▶ _DATA RECORDS_:
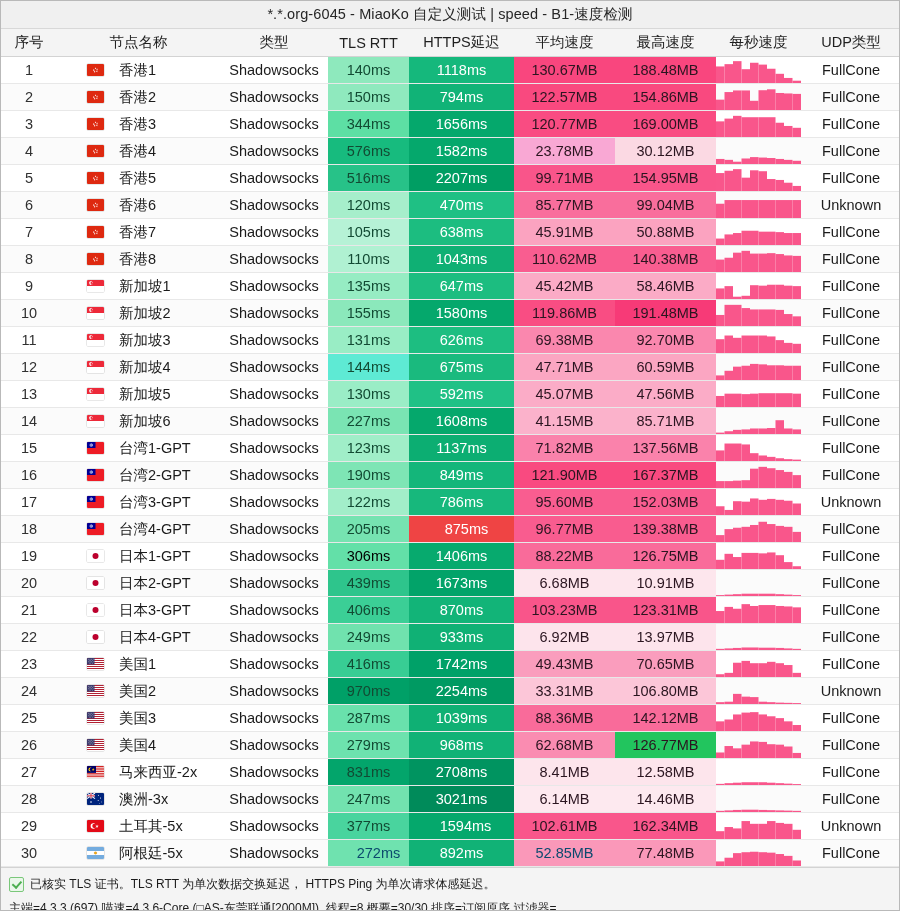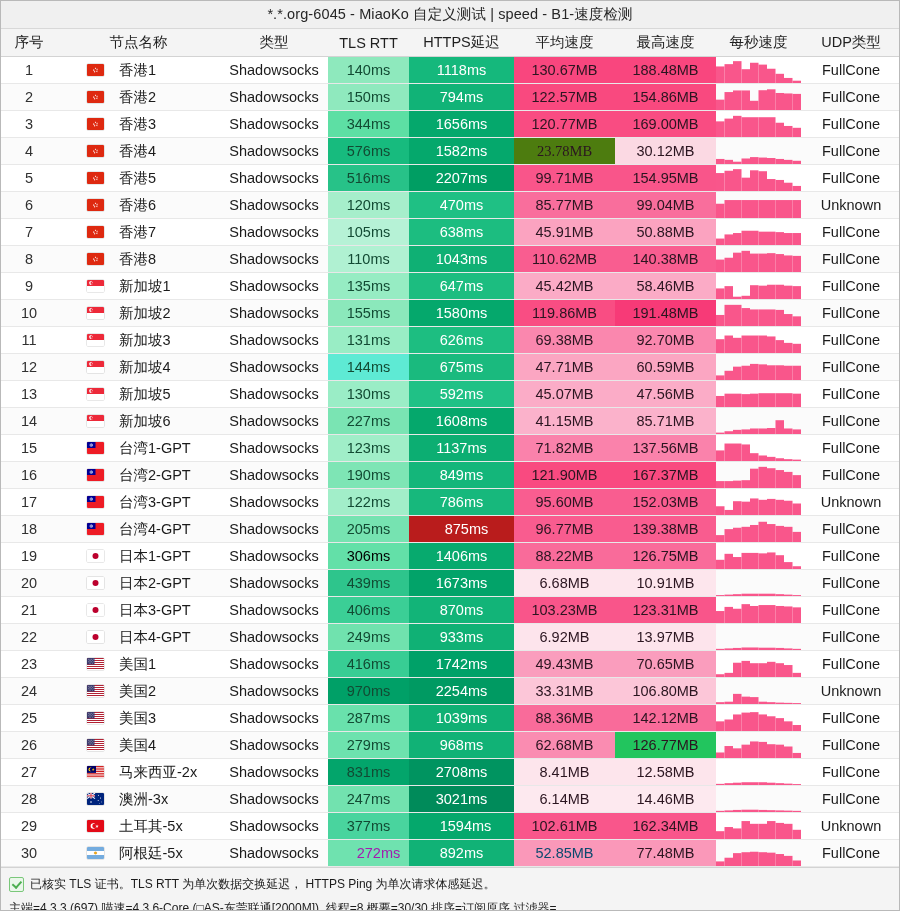--- a/index.html
+++ b/index.html
@@ -322,21 +322,21 @@
                   <path d="M11.1 5.2 l-1.7 0.8 0.5 -1.6 z"></path>
                   <path d="M10.2 8.3 l-1.3 -1.4 1.6 -0.3 z"></path>
                   <path d="M7 8.6 l0.3 -1.8 1.2 1.1 z"></path>
                   <path d="M6 5.3 l1.7 0.6 -1.1 1.3 z"></path>
                 </g>
               </svg>
             </span><span>香港4</span></td>
           <td class="type">Shadowsocks</td>
           <td class="metric" style="background: rgb(23, 187, 126); color: rgb(18, 74, 51);">576ms</td>
           <td class="metric" style="background: rgb(5, 168, 108); color: rgb(255, 255, 255);">1582ms</td>
-          <td class="metric" style="background: #4d7c0f; color: rgb(43, 21, 32); font-family: Liberation Serif, serif;">23.78MB</td>
+          <td class="metric" style="background: #f9a8d4; color: rgb(43, 21, 32);">23.78MB</td>
           <td class="metric" style="background: rgb(251, 217, 227); color: rgb(43, 21, 32);">30.12MB</td>
           <td class="">
             <span class="spark">
               <svg viewBox="0 0 100 26" preserveAspectRatio="none">
                 <rect x="0.00" y="20.94" width="10.00" height="5.06" fill="#f9568b"></rect>
                 <rect x="10.00" y="21.86" width="10.00" height="4.14" fill="#f9568b"></rect>
                 <rect x="20.00" y="23.70" width="10.00" height="2.30" fill="#f9568b"></rect>
                 <rect x="30.00" y="20.48" width="10.00" height="5.52" fill="#f9568b"></rect>
                 <rect x="40.00" y="19.10" width="10.00" height="6.90" fill="#f9568b"></rect>
                 <rect x="50.00" y="19.56" width="10.00" height="6.44" fill="#f9568b"></rect>
@@ -849,21 +849,21 @@
               <svg viewBox="0 0 17 12">
                 <rect width="17" height="12" fill="#ee1c25"></rect>
                 <rect width="8.5" height="6" fill="#000095"></rect>
                 <circle cx="4.25" cy="3" r="1.6" fill="#fff"></circle>
                 <circle cx="4.25" cy="3" r="1.05" fill="#000095"></circle>
                 <circle cx="4.25" cy="3" r=".7" fill="#fff"></circle>
               </svg>
             </span><span>台湾4-GPT</span></td>
           <td class="type">Shadowsocks</td>
           <td class="metric" style="background: rgb(118, 227, 177); color: rgb(18, 74, 51);">205ms</td>
-          <td class="metric" style="background: #b91c1c; color: rgb(255, 255, 255); padding-left: 10px;">875ms</td>
+          <td class="metric" style="background: #ef4444; color: rgb(255, 255, 255); padding-left: 10px;">875ms</td>
           <td class="metric" style="background: rgb(249, 92, 143); color: rgb(43, 21, 32);">96.77MB</td>
           <td class="metric" style="background: rgb(249, 92, 143); color: rgb(43, 21, 32);">139.38MB</td>
           <td class="">
             <span class="spark">
               <svg viewBox="0 0 100 26" preserveAspectRatio="none">
                 <rect x="0.00" y="19.10" width="10.00" height="6.90" fill="#f9568b"></rect>
                 <rect x="10.00" y="13.12" width="10.00" height="12.88" fill="#f9568b"></rect>
                 <rect x="20.00" y="11.74" width="10.00" height="14.26" fill="#f9568b"></rect>
                 <rect x="30.00" y="10.82" width="10.00" height="15.18" fill="#f9568b"></rect>
                 <rect x="40.00" y="8.98" width="10.00" height="17.02" fill="#f9568b"></rect>
@@ -1351,21 +1351,21 @@
           <td class="idx">30</td>
           <td class="name"><span class="flag">
               <svg viewBox="0 0 17 12">
                 <rect width="17" height="4" fill="#74acdf"></rect>
                 <rect y="4" width="17" height="4" fill="#fff"></rect>
                 <rect y="8" width="17" height="4" fill="#74acdf"></rect>
                 <circle cx="8.5" cy="6" r="1.3" fill="#f6b40e" stroke="#85340a" stroke-width=".2"></circle>
               </svg>
             </span><span>阿根廷-5x</span></td>
           <td class="type">Shadowsocks</td>
-          <td class="metric" style="background: rgb(111, 226, 175); color: #a21caf; padding-left: 20px;">272ms</td>
+          <td class="metric" style="background: rgb(111, 226, 175); color: #0c4a6e; padding-left: 20px;">272ms</td>
           <td class="metric" style="background: rgb(17, 178, 118); color: rgb(255, 255, 255);">892ms</td>
           <td class="metric" style="background: rgb(250, 152, 185); color: #0c4a6e;">52.85MB</td>
           <td class="metric" style="background: rgb(250, 152, 185); color: rgb(43, 21, 32);">77.48MB</td>
           <td class="">
             <span class="spark">
               <svg viewBox="0 0 100 26" preserveAspectRatio="none">
                 <rect x="0.00" y="21.40" width="10.00" height="4.60" fill="#f9568b"></rect>
                 <rect x="10.00" y="17.72" width="10.00" height="8.28" fill="#f9568b"></rect>
                 <rect x="20.00" y="13.12" width="10.00" height="12.88" fill="#f9568b"></rect>
                 <rect x="30.00" y="12.20" width="10.00" height="13.80" fill="#f9568b"></rect>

▶ _TASK INSTRUCTIONS_: Where the word "padding" shows up in a line of the entries above, copy that line.

▶ _RESPONSE_:
-          <td class="metric" style="background: #b91c1c; color: rgb(255, 255, 255); padding-left: 10px;">875ms</td>
+          <td class="metric" style="background: #ef4444; color: rgb(255, 255, 255); padding-left: 10px;">875ms</td>
-          <td class="metric" style="background: rgb(111, 226, 175); color: #a21caf; padding-left: 20px;">272ms</td>
+          <td class="metric" style="background: rgb(111, 226, 175); color: #0c4a6e; padding-left: 20px;">272ms</td>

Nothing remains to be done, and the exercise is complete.